» PASSAGE FOR REVIEW:
Cleveland hasn’t exactly been known for its offensive greatness the past few seasons, and in fantasy football it’s been no different. Last year Terrelle Pryor and Isaiah Crowell were the only two viable fantasy starts in Cleveland, and with Pryor moving to the Redskins the Browns fantasy potential is looking bleaker than ever.
How different is 2017 to 2016 then? Is Cleveland still a fantasy wasteland, devoid of any kind of consistent fantasy success?
It comes down to the kind of player you are. If you’re the kind of player who carefully evaluates the matchups and the numbers, on paper Cleveland isn’t much better (fantasy wise) than they were last year. The question mark at the quarterback position seems like it’s going to go unresolved until much closer to the regular season and until it gets resolved, drafting any of Cleveland’s wide receivers seems like a fairly hefty gamble.

» REQUIRED ACTION 1:
According to the passage on Cleveland's fantasy football outlook, why does drafting any of Cleveland's wide receivers seem like a fairly hefty gamble? Answer in one to three sentences.
The entries that follow bear no relation to the passage on Cleveland's fantasy football outlook.

» INPUT RECORDS:
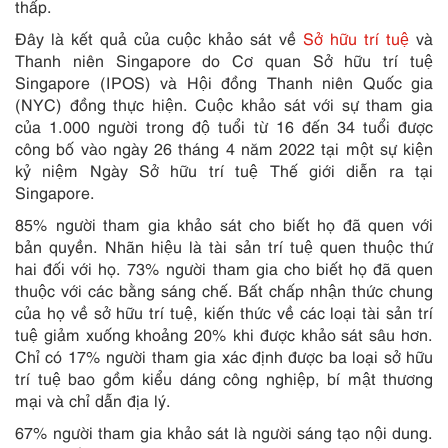
thấp.
Đây là kết quả của cuộc khảo sát về
Sở hữu trí tuệ
và
Thanh niên Singapore do Cơ quan Sở hữu trí tuệ
Singapore (IPOS) và Hội đồng Thanh niên Quốc gia
(NYC) đồng thực hiện. Cuộc khảo sát với sự tham gia
của 1.000 người trong độ tuổi từ 16 đến 34 tuổi được
công bố vào ngày 26 tháng 4 năm 2022 tại một sự kiện
kỷ niệm Ngày Sở hữu trí tuệ Thế giới diễn ra tại
Singapore.
85% người tham gia khảo sát cho biết họ đã quen với
bản quyền. Nhãn hiệu là tài sản trí tuệ quen thuộc thứ
hai đối với họ. 73% người tham gia cho biết họ đã quen
thuộc với các bằng sáng chế. Bất chấp nhận thức chung
của họ về sở hữu trí tuệ, kiến thức về các loại tài sản trí
tuệ giảm xuống khoảng 20% khi được khảo sát sâu hơn.
Chỉ có 17% người tham gia xác định được ba loại sở hữu
trí tuệ bao gồm kiểu dáng công nghiệp, bí mật thương
mại và chỉ dẫn địa lý.
67% người tham gia khảo sát là người sáng tạo nội dung.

» REQUIRED ACTION 2:
Format the entries as a Markdown table with the columns Number and Entry line, covering the lines from the start of the entries up to and including the line that contains "thuộc với các", and omit blank lines and the pictures.

» RESPONSE BOX 1:
Drafting Cleveland's wide receivers seems like a hefty gamble because the quarterback position remains a question mark. That question seems likely to go unresolved until much closer to the regular season.

» RESPONSE BOX 2:
| Number | Entry line |
|---|---|
| 1 | thấp. |
| 2 | Đây là kết quả của cuộc khảo sát về |
| 3 | Sở hữu trí tuệ |
| 4 | và |
| 5 | Thanh niên Singapore do Cơ quan Sở hữu trí tuệ |
| 6 | Singapore (IPOS) và Hội đồng Thanh niên Quốc gia |
| 7 | (NYC) đồng thực hiện. Cuộc khảo sát với sự tham gia |
| 8 | của 1.000 người trong độ tuổi từ 16 đến 34 tuổi được |
| 9 | công bố vào ngày 26 tháng 4 năm 2022 tại một sự kiện |
| 10 | kỷ niệm Ngày Sở hữu trí tuệ Thế giới diễn ra tại |
| 11 | Singapore. |
| 12 | 85% người tham gia khảo sát cho biết họ đã quen với |
| 13 | bản quyền. Nhãn hiệu là tài sản trí tuệ quen thuộc thứ |
| 14 | hai đối với họ. 73% người tham gia cho biết họ đã quen |
| 15 | thuộc với các bằng sáng chế. Bất chấp nhận thức chung |